The Court finds no evidence from which it can pinpoint the exact date of the Trust's losses, and accordingly holds that Buckley is controlling. See Buckley,368 F. Supp. 2d at 172-73 (holding interest should be calculated from the date of the complaint where the date damages began was in dispute). To be sure, Pamela's negligence began well before — and Plaintiff's loss was realized some time before — Plaintiffs filed their Complaint. However, the Court has already conceded that it could not ascertain the precise value of the Trust's losses. Sargent, No. PC-08-1429, 2009 R.I. Super. LEXIS 109 at *73, 2009 WL 3328560 ("[W]hile it is difficult to ascertain the exact value of losses to the Trust property caused by Pamela's actions, they nonetheless caused some loss."). To now identify the exact date those unascertained losses were incurred based upon the very same record is not possible. This case is thus distinguishable from the majority of cases in which courts have held that prejudgment interest began to accrue on the exact date of the loss. See, e.g., Gupta,385 F. Supp. 2d at 167; Blue Ribbon Beef, 696 A.2d at 1229;Miller, 513 A.2d at 603.

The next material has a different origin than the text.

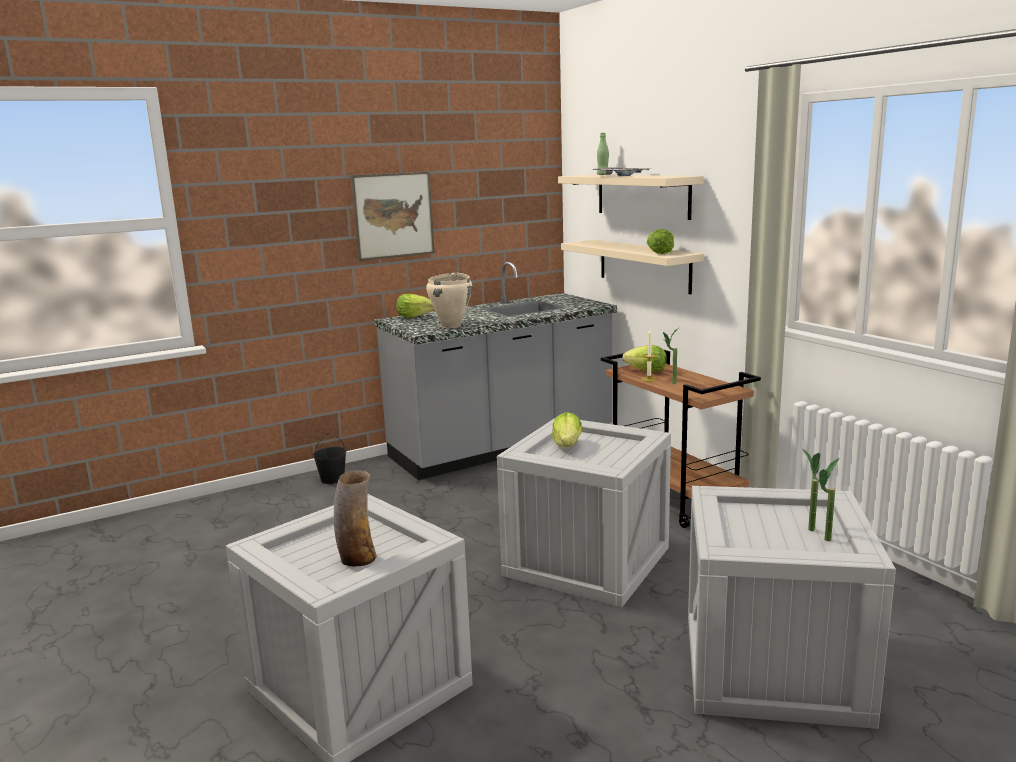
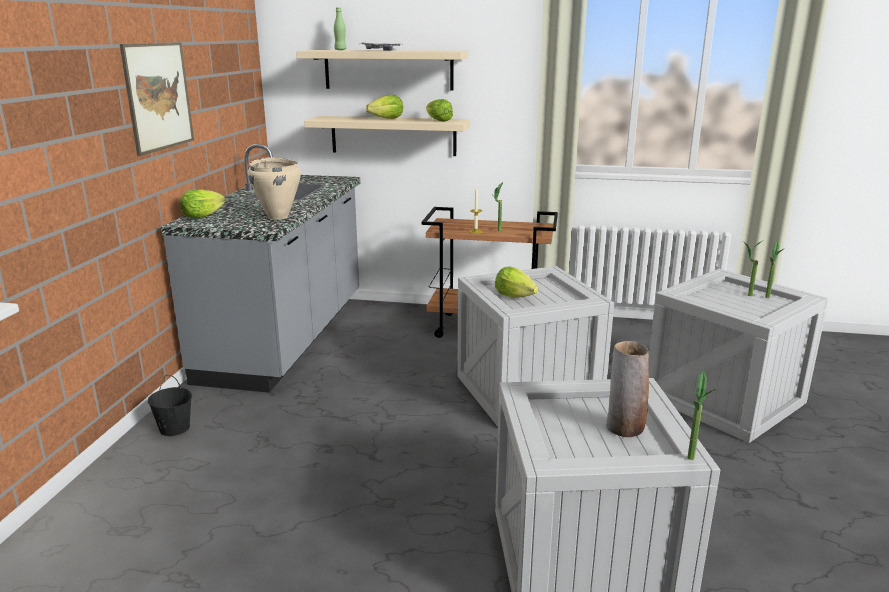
camera: 50 degrees left, 5 degrees up
lettuce [622,345,667,372] -> lettuce moved to [366,95,403,119]
none -> potted plant [687,370,715,460]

Mindful that prejudgment interest is not a form of damages and that a premature accrual date would result in a windfall to the Plaintiffs, the Court looks to the earliest date upon which it can be certain that Plaintiffs had incurred a loss. SeeBarbato,794 A.2d at 472 (citing DiMeo, 502 A.2d at 826). The Court holds that March 10, 2008, the date *Page 12 Plaintiffs filed their Complaint, is the appropriate date from which the clerk should calculate prejudgment interest. This holding is consistent with the Buckley Court's position and in keeping with the dual purposes of prejudgment interest: "(1) to promote early settlement of claims, and (2) to compensate plaintiffs for the loss of use of money rightfully owed." Buckley,368 F. Supp. 2d at 171 (internal citations omitted).
III Conclusion In response to Defendant's Motion for Reconsideration, Instructions, and/or Clarification, which this Court treats as one for clarification, the Court holds that prejudgment interest on the $43,628 in disgorged trustee fees shall be calculated from March 10, 2008. Counsel shall prepare an appropriate order for entry.